Les données provisoires d'une étude menée au Royaume-Uni fin janvier ont montré que le vaccin de Novavax avait une efficacité de 89%, et le 5 avril, la société a annoncé que les études britanniques et américano-mexicaines passeraient à une «conception croisée», ce qui signifie que tous les participants être offert deux autres coups. Ceux qui recevaient pour la première fois un placebo recevraient désormais le vaccin, et vice versa, mais tout le monde resterait aveugle. Pour les participants, l’avantage est qu’ils savent qu’ils sont tous protégés; pour l’entreprise, c’est un moyen de garder plus de personnes dans l’essai, ce qui lui permet, par exemple, de faire de meilleures études de la durée de l’immunité et des réponses qui sont en corrélation avec la protection.

Moore a accepté l'offre de traverser et a reçu deux autres coups de feu, le dernier le 11 mai; il est convaincu qu’il est maintenant protégé, mais il est resté non vacciné pendant 4 à 6 semaines de plus qu’il ne l’aurait été s’il avait abandonné. «Je ne pensais pas que ce retard me coûterait très cher», dit-il. «Mais si cela avait duré 4 à 6 mois, alors bien sûr ma dynamique aurait été très différente.»

CureVac n'a pas dit s'il allait passer à une conception croisée. En fait, il n'a pas dit grand-chose du tout sur les dilemmes auxquels les volontaires sont confrontés. Moore a également dit que je devrais prendre une décision en fonction de ma propre situation : «Vous pouvez quitter un procès. Ce n’est pas une prison. »

Vue 120

Le 16 mai, ma tranche d'âge est devenue éligible pour un vaccin ARNm. Je suis allé en ligne tout de suite pour verrouiller les rendez-vous pour les première et deuxième doses. Je n'avais pas encore pris ma décision mais je me suis dit que je pourrais toujours les annuler.

En l'occurrence, j'avais un rendez-vous avec l'équipe d'essai 4 jours plus tard, pour un examen physique au jour 120 après mon inscription. Lors de la visite, ma quatrième, j'ai dit au chercheur que mon tour était venu, et nous avons brièvement passé en revue les scénarios possibles. Puis je lui ai demandé de me libérer de l'aveugle. Elle a fait pivoter son écran d'ordinateur dans ma direction pour que je puisse voir les étapes nécessaires. Et là, tout à coup, c'était: «placebo».

Je n’ai pas eu à réfléchir plus longtemps.
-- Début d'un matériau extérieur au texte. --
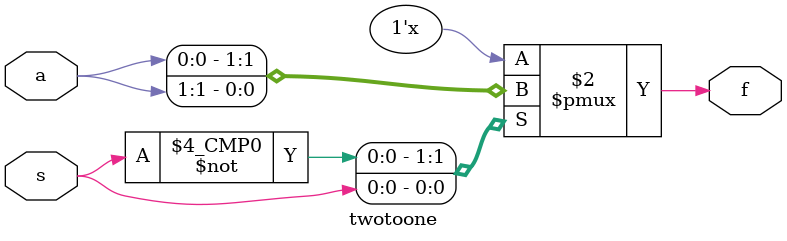
<source format=v>
module main(a,f);
	input [2:0] a;
	output f;
	wire h,g;
	twotoone stage0({a[0],1'b0},a[1],g);
	twotoone stage1({1'b1,a[0]},a[1],h);
	twotoone stage2({h,g},a[2],f);
endmodule

module twotoone(a,s,f);
	input [1:0] a;
	input s;
	output f;
	reg f;
	always @(a,s)
	begin
		case(s)
			0: f = a[0];
			1: f = a[1];
		endcase
	end
endmodule


</source>
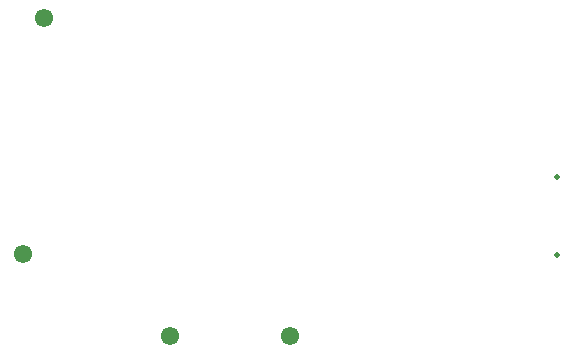
<source format=gbr>
%TF.GenerationSoftware,KiCad,Pcbnew,(6.0.7)*%
%TF.CreationDate,2022-10-31T13:10:42+02:00*%
%TF.ProjectId,DeltaX_SAGA,44656c74-6158-45f5-9341-47412e6b6963,rev?*%
%TF.SameCoordinates,Original*%
%TF.FileFunction,NonPlated,1,4,NPTH,Drill*%
%TF.FilePolarity,Positive*%
%FSLAX46Y46*%
G04 Gerber Fmt 4.6, Leading zero omitted, Abs format (unit mm)*
G04 Created by KiCad (PCBNEW (6.0.7)) date 2022-10-31 13:10:42*
%MOMM*%
%LPD*%
G01*
G04 APERTURE LIST*
%TA.AperFunction,ComponentDrill*%
%ADD10C,0.500000*%
%TD*%
%TA.AperFunction,ComponentDrill*%
%ADD11C,1.550000*%
%TD*%
G04 APERTURE END LIST*
D10*
%TO.C,J1*%
X166874400Y-118068200D03*
X166874400Y-124668200D03*
D11*
%TO.C,J8*%
X121643700Y-124606900D03*
%TO.C,J6*%
X123450300Y-104601700D03*
%TO.C,J9*%
X134136800Y-131575600D03*
%TO.C,J10*%
X144230500Y-131546900D03*
M02*

</source>
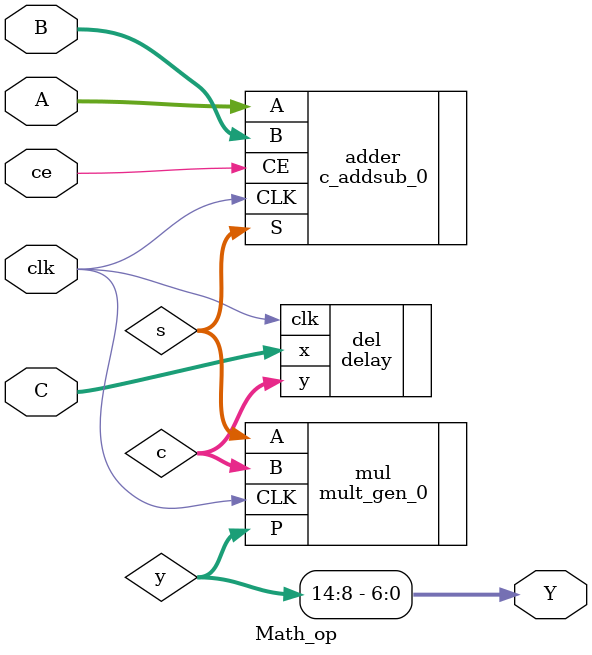
<source format=v>
`timescale 1ns / 1ps


module Math_op(
    input clk,
    input ce,
    input [6:0]A,
    input [6:0]B,
    input [6:0]C,
    output [6:0]Y
    );
    wire [6:0]c;
    wire [7:0]s;
    wire [14:0]y;
    delay #(
    .DELAY(1), //latency 1
    .LENGTH(7)
    ) del (
    .x(C),
    .y(c),
    .clk(clk)
    );
    c_addsub_0 adder(
    .A(A),
    .B(B),
    .CLK(clk),
    .CE(ce),
    .S(s)
    );
    mult_gen_0 mul(
    .CLK(clk),
    .A(s),
    .B(c),
    .P(y)
    );
    assign Y = y[14:8];
endmodule

</source>
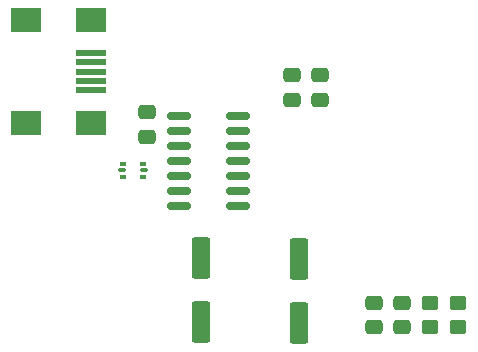
<source format=gbr>
%TF.GenerationSoftware,KiCad,Pcbnew,8.0.5*%
%TF.CreationDate,2024-10-10T09:02:53+02:00*%
%TF.ProjectId,USB-Extender_v1,5553422d-4578-4746-956e-6465725f7631,rev?*%
%TF.SameCoordinates,Original*%
%TF.FileFunction,Paste,Top*%
%TF.FilePolarity,Positive*%
%FSLAX46Y46*%
G04 Gerber Fmt 4.6, Leading zero omitted, Abs format (unit mm)*
G04 Created by KiCad (PCBNEW 8.0.5) date 2024-10-10 09:02:53*
%MOMM*%
%LPD*%
G01*
G04 APERTURE LIST*
G04 Aperture macros list*
%AMRoundRect*
0 Rectangle with rounded corners*
0 $1 Rounding radius*
0 $2 $3 $4 $5 $6 $7 $8 $9 X,Y pos of 4 corners*
0 Add a 4 corners polygon primitive as box body*
4,1,4,$2,$3,$4,$5,$6,$7,$8,$9,$2,$3,0*
0 Add four circle primitives for the rounded corners*
1,1,$1+$1,$2,$3*
1,1,$1+$1,$4,$5*
1,1,$1+$1,$6,$7*
1,1,$1+$1,$8,$9*
0 Add four rect primitives between the rounded corners*
20,1,$1+$1,$2,$3,$4,$5,0*
20,1,$1+$1,$4,$5,$6,$7,0*
20,1,$1+$1,$6,$7,$8,$9,0*
20,1,$1+$1,$8,$9,$2,$3,0*%
G04 Aperture macros list end*
%ADD10RoundRect,0.250000X-0.475000X0.337500X-0.475000X-0.337500X0.475000X-0.337500X0.475000X0.337500X0*%
%ADD11RoundRect,0.250000X0.550000X-1.500000X0.550000X1.500000X-0.550000X1.500000X-0.550000X-1.500000X0*%
%ADD12RoundRect,0.250000X-0.450000X0.350000X-0.450000X-0.350000X0.450000X-0.350000X0.450000X0.350000X0*%
%ADD13R,2.500000X0.500000*%
%ADD14R,2.500000X2.000000*%
%ADD15RoundRect,0.150000X0.825000X0.150000X-0.825000X0.150000X-0.825000X-0.150000X0.825000X-0.150000X0*%
%ADD16RoundRect,0.250000X0.475000X-0.337500X0.475000X0.337500X-0.475000X0.337500X-0.475000X-0.337500X0*%
%ADD17RoundRect,0.093750X-0.156250X-0.093750X0.156250X-0.093750X0.156250X0.093750X-0.156250X0.093750X0*%
%ADD18RoundRect,0.075000X-0.250000X-0.075000X0.250000X-0.075000X0.250000X0.075000X-0.250000X0.075000X0*%
G04 APERTURE END LIST*
D10*
%TO.C,C2*%
X128270000Y-65387400D03*
X128270000Y-67462400D03*
%TD*%
%TO.C,C1*%
X135229600Y-84664800D03*
X135229600Y-86739800D03*
%TD*%
D11*
%TO.C,C6*%
X126492000Y-86360000D03*
X126492000Y-80960000D03*
%TD*%
D10*
%TO.C,C4*%
X132867400Y-84664800D03*
X132867400Y-86739800D03*
%TD*%
%TO.C,C3*%
X125882400Y-65408900D03*
X125882400Y-67483900D03*
%TD*%
D12*
%TO.C,R1*%
X139954000Y-84683600D03*
X139954000Y-86683600D03*
%TD*%
D13*
%TO.C,J3*%
X108882600Y-63474800D03*
X108882600Y-64274800D03*
X108882600Y-65074800D03*
X108882600Y-65874800D03*
X108882600Y-66674800D03*
D14*
X108882600Y-60674800D03*
X103382600Y-60674800D03*
X108882600Y-69474800D03*
X103382600Y-69474800D03*
%TD*%
D15*
%TO.C,U1*%
X121310400Y-76454000D03*
X121310400Y-75184000D03*
X121310400Y-73914000D03*
X121310400Y-72644000D03*
X121310400Y-71374000D03*
X121310400Y-70104000D03*
X121310400Y-68834000D03*
X116360400Y-68834000D03*
X116360400Y-70104000D03*
X116360400Y-71374000D03*
X116360400Y-72644000D03*
X116360400Y-73914000D03*
X116360400Y-75184000D03*
X116360400Y-76454000D03*
%TD*%
D12*
%TO.C,R2*%
X137617200Y-84683600D03*
X137617200Y-86683600D03*
%TD*%
D16*
%TO.C,C7*%
X113588800Y-70612000D03*
X113588800Y-68537000D03*
%TD*%
D17*
%TO.C,U2*%
X111584000Y-72898000D03*
D18*
X111509000Y-73435500D03*
D17*
X111584000Y-73973000D03*
X113284000Y-73973000D03*
D18*
X113359000Y-73435500D03*
D17*
X113284000Y-72898000D03*
%TD*%
D11*
%TO.C,C5*%
X118160800Y-86301600D03*
X118160800Y-80901600D03*
%TD*%
M02*

</source>
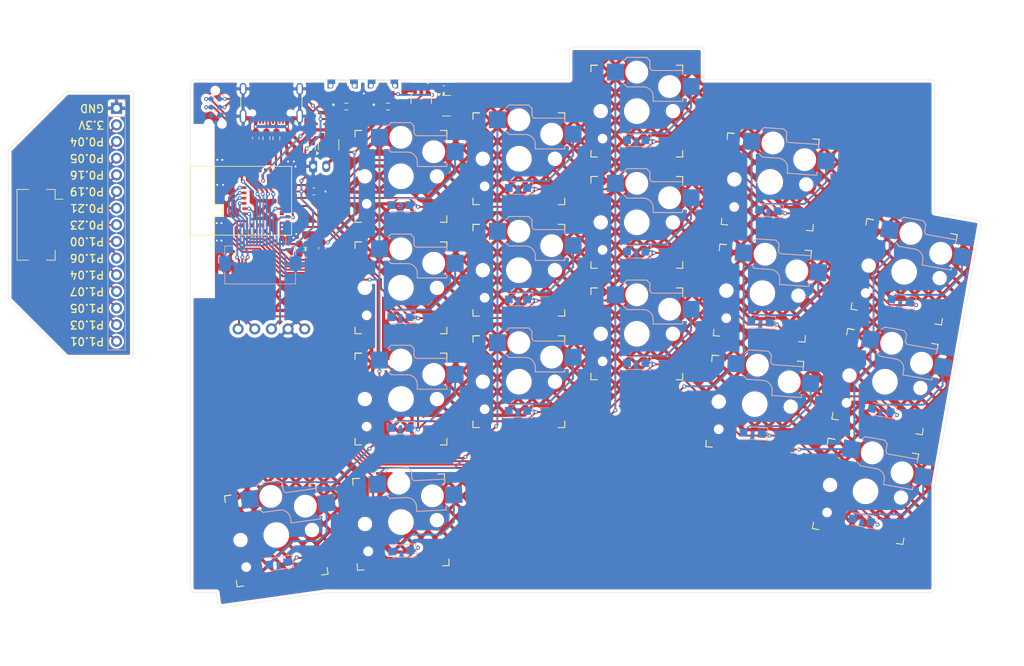
<source format=kicad_pcb>
(kicad_pcb
	(version 20240108)
	(generator "pcbnew")
	(generator_version "8.0")
	(general
		(thickness 1.6)
		(legacy_teardrops no)
	)
	(paper "A4")
	(layers
		(0 "F.Cu" signal)
		(31 "B.Cu" signal)
		(32 "B.Adhes" user "B.Adhesive")
		(33 "F.Adhes" user "F.Adhesive")
		(34 "B.Paste" user)
		(35 "F.Paste" user)
		(36 "B.SilkS" user "B.Silkscreen")
		(37 "F.SilkS" user "F.Silkscreen")
		(38 "B.Mask" user)
		(39 "F.Mask" user)
		(40 "Dwgs.User" user "User.Drawings")
		(41 "Cmts.User" user "User.Comments")
		(42 "Eco1.User" user "User.Eco1")
		(43 "Eco2.User" user "User.Eco2")
		(44 "Edge.Cuts" user)
		(45 "Margin" user)
		(46 "B.CrtYd" user "B.Courtyard")
		(47 "F.CrtYd" user "F.Courtyard")
		(48 "B.Fab" user)
		(49 "F.Fab" user)
		(50 "User.1" user)
		(51 "User.2" user)
		(52 "User.3" user)
		(53 "User.4" user)
		(54 "User.5" user)
		(55 "User.6" user)
		(56 "User.7" user)
		(57 "User.8" user)
		(58 "User.9" user)
	)
	(setup
		(pad_to_mask_clearance 0)
		(allow_soldermask_bridges_in_footprints no)
		(pcbplotparams
			(layerselection 0x00010fc_ffffffff)
			(plot_on_all_layers_selection 0x0000000_00000000)
			(disableapertmacros no)
			(usegerberextensions no)
			(usegerberattributes yes)
			(usegerberadvancedattributes yes)
			(creategerberjobfile yes)
			(dashed_line_dash_ratio 12.000000)
			(dashed_line_gap_ratio 3.000000)
			(svgprecision 4)
			(plotframeref no)
			(viasonmask no)
			(mode 1)
			(useauxorigin no)
			(hpglpennumber 1)
			(hpglpenspeed 20)
			(hpglpendiameter 15.000000)
			(pdf_front_fp_property_popups yes)
			(pdf_back_fp_property_popups yes)
			(dxfpolygonmode yes)
			(dxfimperialunits yes)
			(dxfusepcbnewfont yes)
			(psnegative no)
			(psa4output no)
			(plotreference yes)
			(plotvalue yes)
			(plotfptext yes)
			(plotinvisibletext no)
			(sketchpadsonfab no)
			(subtractmaskfromsilk no)
			(outputformat 1)
			(mirror no)
			(drillshape 1)
			(scaleselection 1)
			(outputdirectory "")
		)
	)
	(net 0 "")
	(net 1 "Net-(D1-A)")
	(net 2 "Net-(D2-A)")
	(net 3 "Net-(D3-A)")
	(net 4 "Net-(D4-A)")
	(net 5 "Net-(D5-A)")
	(net 6 "Net-(D6-A)")
	(net 7 "Net-(D7-A)")
	(net 8 "Net-(D8-A)")
	(net 9 "Net-(D9-A)")
	(net 10 "Net-(D10-A)")
	(net 11 "Net-(D11-A)")
	(net 12 "Net-(D12-A)")
	(net 13 "Net-(D13-A)")
	(net 14 "Net-(D14-A)")
	(net 15 "Net-(D15-A)")
	(net 16 "Net-(D16-A)")
	(net 17 "Net-(D17-A)")
	(net 18 "col4")
	(net 19 "col3")
	(net 20 "col2")
	(net 21 "col1")
	(net 22 "col0")
	(net 23 "row0")
	(net 24 "row1")
	(net 25 "row2")
	(net 26 "row3")
	(net 27 "unconnected-(U1-P0.17-Pad41)")
	(net 28 "unconnected-(U1-NFC2{slash}P0.10-Pad54)")
	(net 29 "unconnected-(U1-P0.22-Pad46)")
	(net 30 "unconnected-(U1-AIN5{slash}P0.29-Pad10)")
	(net 31 "unconnected-(U1-AIN7{slash}P0.31-Pad12)")
	(net 32 "unconnected-(U1-XL1{slash}P0.00-Pad17)")
	(net 33 "unconnected-(U1-P1.02-Pad50)")
	(net 34 "unconnected-(U1-XL2{slash}P0.01-Pad18)")
	(net 35 "unconnected-(U1-AIN1{slash}P0.03-Pad9)")
	(net 36 "unconnected-(U1-P0.14-Pad36)")
	(net 37 "unconnected-(U1-DCCH-Pad31)")
	(net 38 "unconnected-(U1-AIN4{slash}P0.28-Pad13)")
	(net 39 "unconnected-(U1-P0.25-Pad49)")
	(net 40 "unconnected-(U1-TRACEDATA3{slash}P1.09-Pad26)")
	(net 41 "unconnected-(U1-P0.24-Pad48)")
	(net 42 "unconnected-(U1-TRACEDATA2{slash}P0.11-Pad27)")
	(net 43 "unconnected-(U1-TRACECLK{slash}P0.07-Pad23)")
	(net 44 "unconnected-(U1-TRACEDATA1{slash}P0.12-Pad29)")
	(net 45 "unconnected-(U1-P0.20-Pad44)")
	(net 46 "unconnected-(U1-P0.13-Pad37)")
	(net 47 "Net-(J2-D--PadA7)")
	(net 48 "unconnected-(U1-AIN0{slash}P0.02-Pad11)")
	(net 49 "Net-(J2-D+-PadA6)")
	(net 50 "unconnected-(U1-NFC1{slash}P0.09-Pad52)")
	(net 51 "GND")
	(net 52 "+3.3V")
	(net 53 "/SWDCLK")
	(net 54 "/SWDIO")
	(net 55 "/RST")
	(net 56 "/D+")
	(net 57 "/D-")
	(net 58 "Net-(U2-PROG)")
	(net 59 "VBUS")
	(net 60 "/VBAT")
	(net 61 "unconnected-(U2-~{CHRG}-Pad1)")
	(net 62 "unconnected-(J2-SBU1-PadA8)")
	(net 63 "unconnected-(J2-CC2-PadB5)")
	(net 64 "unconnected-(J2-SBU2-PadB8)")
	(net 65 "unconnected-(J2-CC1-PadA5)")
	(net 66 "Net-(Q1-G)")
	(net 67 "/VSWITCHED")
	(net 68 "/VBAT_SENSE")
	(net 69 "/CLEAR")
	(net 70 "Net-(U4-IN)")
	(net 71 "unconnected-(U4-~{OUT}-Pad4)")
	(net 72 "unconnected-(U1-P1.08-Pad25)")
	(net 73 "unconnected-(U1-P0.26-Pad19)")
	(net 74 "unconnected-(U1-P0.15-Pad39)")
	(net 75 "unconnected-(J5-SWO-Pad6)")
	(net 76 "/P1.01")
	(net 77 "/P1.03")
	(net 78 "/P0.19")
	(net 79 "/P1.04")
	(net 80 "/P0.23")
	(net 81 "/P1.07")
	(net 82 "/P1.00")
	(net 83 "/P0.04")
	(net 84 "/P0.05")
	(net 85 "/P0.21")
	(net 86 "/P0.16")
	(net 87 "/P1.05")
	(net 88 "/P1.06")
	(net 89 "Net-(J1-Pin_6)")
	(net 90 "Net-(J1-Pin_14)")
	(net 91 "Net-(J1-Pin_5)")
	(net 92 "Net-(J1-Pin_15)")
	(net 93 "Net-(J1-Pin_7)")
	(net 94 "Net-(J1-Pin_2)")
	(net 95 "Net-(J1-Pin_8)")
	(net 96 "Net-(J1-Pin_13)")
	(net 97 "Net-(J1-Pin_12)")
	(net 98 "Net-(J1-Pin_3)")
	(net 99 "Net-(J1-Pin_9)")
	(net 100 "Net-(J1-Pin_1)")
	(net 101 "Net-(J1-Pin_11)")
	(net 102 "Net-(J1-Pin_10)")
	(net 103 "Net-(J1-Pin_4)")
	(footprint "custom-libary:Kailh_socket_PG1350" (layer "F.Cu") (at 175.884862 95.375188 180))
	(footprint "custom-libary:Kailh_socket_PG1350" (layer "F.Cu") (at 139.9 124.092523 -177))
	(footprint "custom-libary:Kailh_socket_PG1350" (layer "F.Cu") (at 157.892431 102.677995 180))
	(footprint "custom-libary:MDBT50Q-1MV2" (layer "F.Cu") (at 123.225 80.326 90))
	(footprint "custom-libary:Kailh_socket_PG1350" (layer "F.Cu") (at 213.739523 102.677995 170))
	(footprint "custom-libary:SW_TL6340AF160Q" (layer "F.Cu") (at 137.16 57.531))
	(footprint "custom-libary:SW_TL6340AF160Q" (layer "F.Cu") (at 131 57.5285))
	(footprint "custom-libary:Kailh_socket_PG1350" (layer "F.Cu") (at 175.884862 78.370576 180))
	(footprint "custom-libary:Kailh_socket_PG1350" (layer "F.Cu") (at 193.877294 106.100092 176))
	(footprint "custom-libary:Kailh_socket_PG1350" (layer "F.Cu") (at 139.9 105.323941 180))
	(footprint "custom-libary:Kailh_socket_PG1350" (layer "F.Cu") (at 216.66771 85.920338 170))
	(footprint "Capacitor_SMD:C_0603_1608Metric_Pad1.08x0.95mm_HandSolder" (layer "F.Cu") (at 126.619 73.66))
	(footprint "Resistor_SMD:R_0603_1608Metric_Pad0.98x0.95mm_HandSolder" (layer "F.Cu") (at 137.922 60.706 180))
	(footprint "custom-libary:Kailh_socket_PG1350" (layer "F.Cu") (at 139.9 88.354612 180))
	(footprint "Resistor_SMD:R_0603_1608Metric_Pad0.98x0.95mm_HandSolder" (layer "F.Cu") (at 119.38 65.532 90))
	(footprint "custom-libary:Kailh_socket_PG1350" (layer "F.Cu") (at 196.241009 72.196703 176))
	(footprint "Resistor_SMD:R_0603_1608Metric_Pad0.98x0.95mm_HandSolder" (layer "F.Cu") (at 131.572 60.706))
	(footprint "custom-libary:nice!view" (layer "F.Cu") (at 115.062 94.6272))
	(footprint "Resistor_SMD:R_0603_1608Metric_Pad0.98x0.95mm_HandSolder" (layer "F.Cu") (at 126.321908 67.056 -90))
	(footprint "Package_TO_SOT_SMD:SOT-23"
		(layer "F.Cu")
		(uuid "7e234ba9-8460-43ad-a9ea-0ea4ab4d36ba"
... [2026310 chars truncated]
</source>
J'ai hâte d'être à l'abri du COVID-19. Je veux retrouver ma vie en 2019 - ou quelque chose qui lui ressemble. L'été arrive, et même avec mes deux rendez-vous prévus, il faudra attendre début juillet pour être pleinement protégé. «J’aimerais abandonner l’essai», ai-je dit. Le médecin a dit qu'elle avait compris. C’est ce que la plupart des gens dans ma situation ont fait, a-t-elle dit.

Aujourd'hui, je me suis rendu à l’un des centres de vaccination de fortune d’Amsterdam, à l’intérieur d’un immense centre de conférence vide, et j’ai reçu ma première photo Pfizer-BioNtech. La roue de la fortune ne m'avait pas donné ce que j'espérais, mais je me sentais toujours très chanceuse.